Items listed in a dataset
----
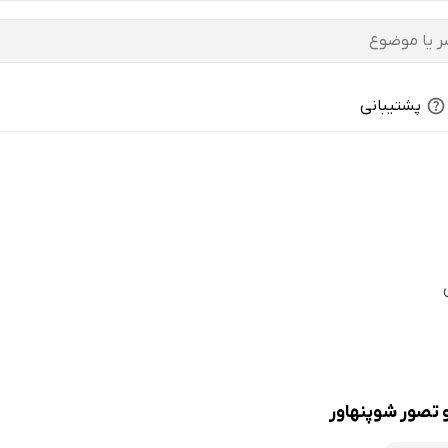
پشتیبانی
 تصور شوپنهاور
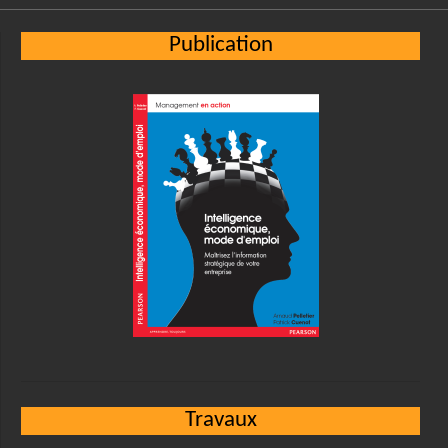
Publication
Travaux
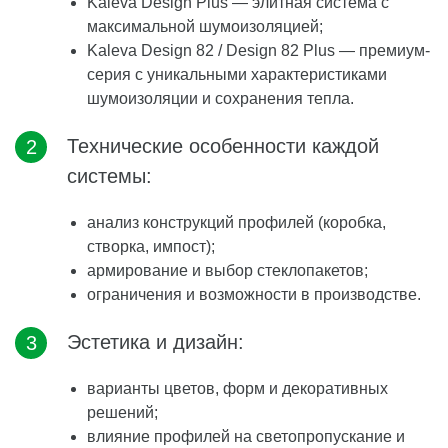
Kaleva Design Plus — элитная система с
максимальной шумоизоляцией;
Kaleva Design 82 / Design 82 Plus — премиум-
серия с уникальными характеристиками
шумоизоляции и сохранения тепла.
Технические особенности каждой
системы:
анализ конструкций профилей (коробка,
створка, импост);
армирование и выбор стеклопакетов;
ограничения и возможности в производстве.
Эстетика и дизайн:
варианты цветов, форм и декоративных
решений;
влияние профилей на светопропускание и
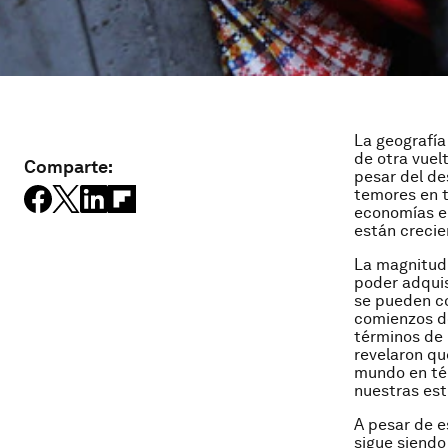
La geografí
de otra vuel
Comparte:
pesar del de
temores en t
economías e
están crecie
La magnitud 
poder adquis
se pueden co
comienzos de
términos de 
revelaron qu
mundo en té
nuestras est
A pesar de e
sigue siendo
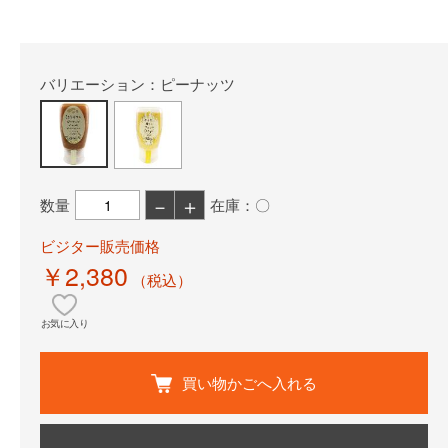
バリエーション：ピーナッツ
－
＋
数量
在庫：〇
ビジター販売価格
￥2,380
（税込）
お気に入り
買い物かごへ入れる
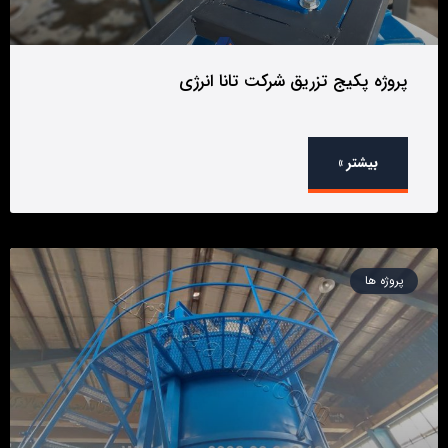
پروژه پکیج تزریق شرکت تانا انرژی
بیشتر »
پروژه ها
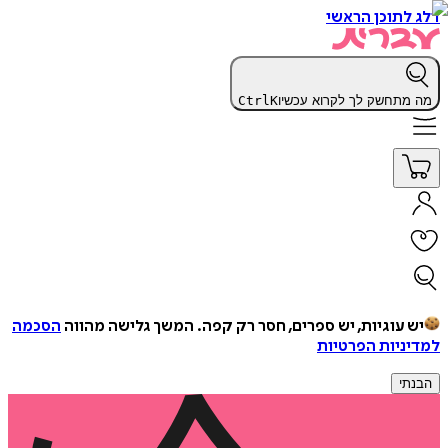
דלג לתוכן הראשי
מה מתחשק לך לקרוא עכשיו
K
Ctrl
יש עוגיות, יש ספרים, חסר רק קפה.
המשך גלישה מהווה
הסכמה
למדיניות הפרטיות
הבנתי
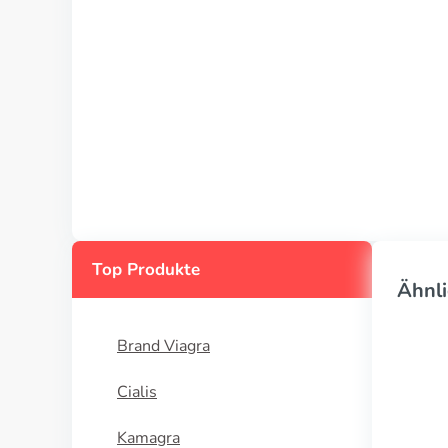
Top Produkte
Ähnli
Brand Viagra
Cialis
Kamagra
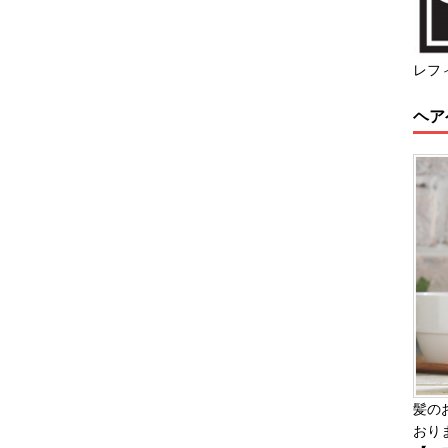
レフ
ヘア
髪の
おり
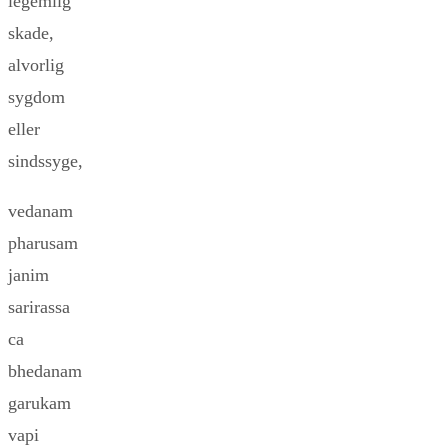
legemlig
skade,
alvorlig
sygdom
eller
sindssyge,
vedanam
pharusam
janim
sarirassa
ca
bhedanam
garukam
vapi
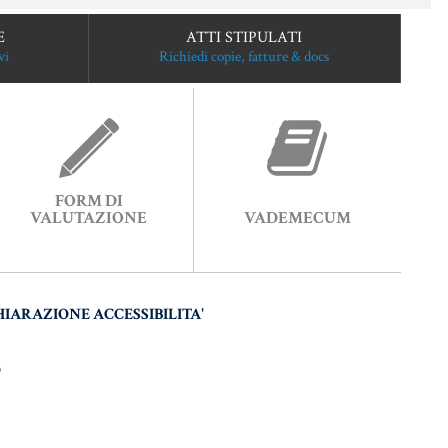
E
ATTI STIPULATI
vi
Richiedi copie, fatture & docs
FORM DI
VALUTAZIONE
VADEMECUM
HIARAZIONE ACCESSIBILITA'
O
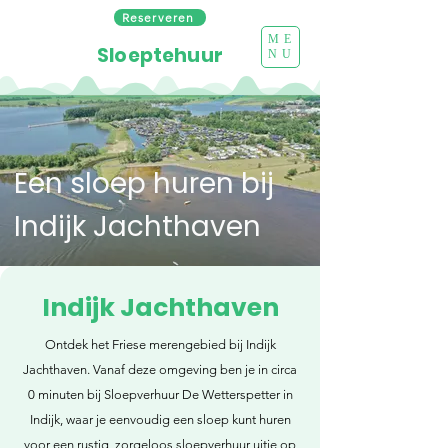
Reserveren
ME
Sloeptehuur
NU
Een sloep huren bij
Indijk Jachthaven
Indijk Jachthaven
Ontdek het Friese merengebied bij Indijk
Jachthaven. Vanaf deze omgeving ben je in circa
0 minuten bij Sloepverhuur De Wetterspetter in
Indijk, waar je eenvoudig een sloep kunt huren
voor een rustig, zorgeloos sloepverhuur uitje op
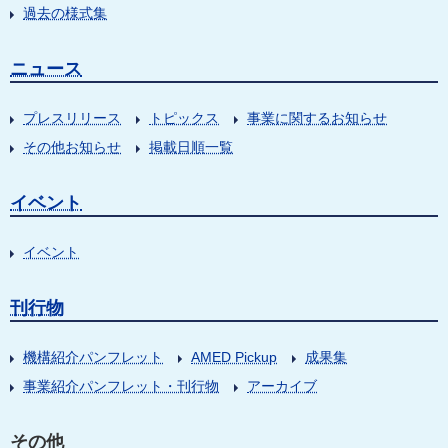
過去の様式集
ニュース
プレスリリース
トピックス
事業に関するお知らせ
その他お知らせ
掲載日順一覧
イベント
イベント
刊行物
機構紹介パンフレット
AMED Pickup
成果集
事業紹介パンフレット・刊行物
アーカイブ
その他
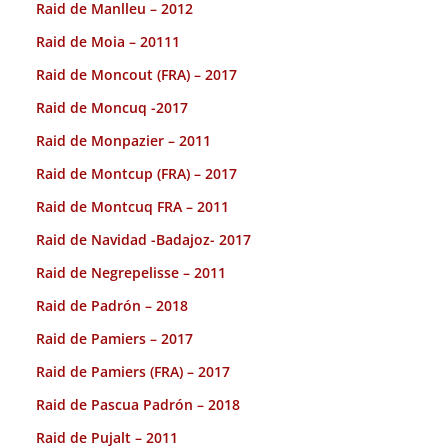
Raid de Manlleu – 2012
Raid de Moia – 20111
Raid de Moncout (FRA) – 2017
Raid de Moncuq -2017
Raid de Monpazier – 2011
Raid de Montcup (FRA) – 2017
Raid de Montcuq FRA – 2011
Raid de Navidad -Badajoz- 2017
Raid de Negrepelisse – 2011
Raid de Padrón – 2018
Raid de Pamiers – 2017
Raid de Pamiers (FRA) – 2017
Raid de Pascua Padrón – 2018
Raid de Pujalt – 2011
----
*TASK TO COMPLETE:* The required result is the entries above, printed exactly from the first line through the line with "шумоизоляции и сохранения тепла.", pictures excluded.

*ANSWER BELOW:*
پشتیبانی
 تصور شوپنهاور
Publication
Travaux
Kaleva Design Plus — элитная система с
максимальной шумоизоляцией;
Kaleva Design 82 / Design 82 Plus — премиум-
серия с уникальными характеристиками
шумоизоляции и сохранения тепла.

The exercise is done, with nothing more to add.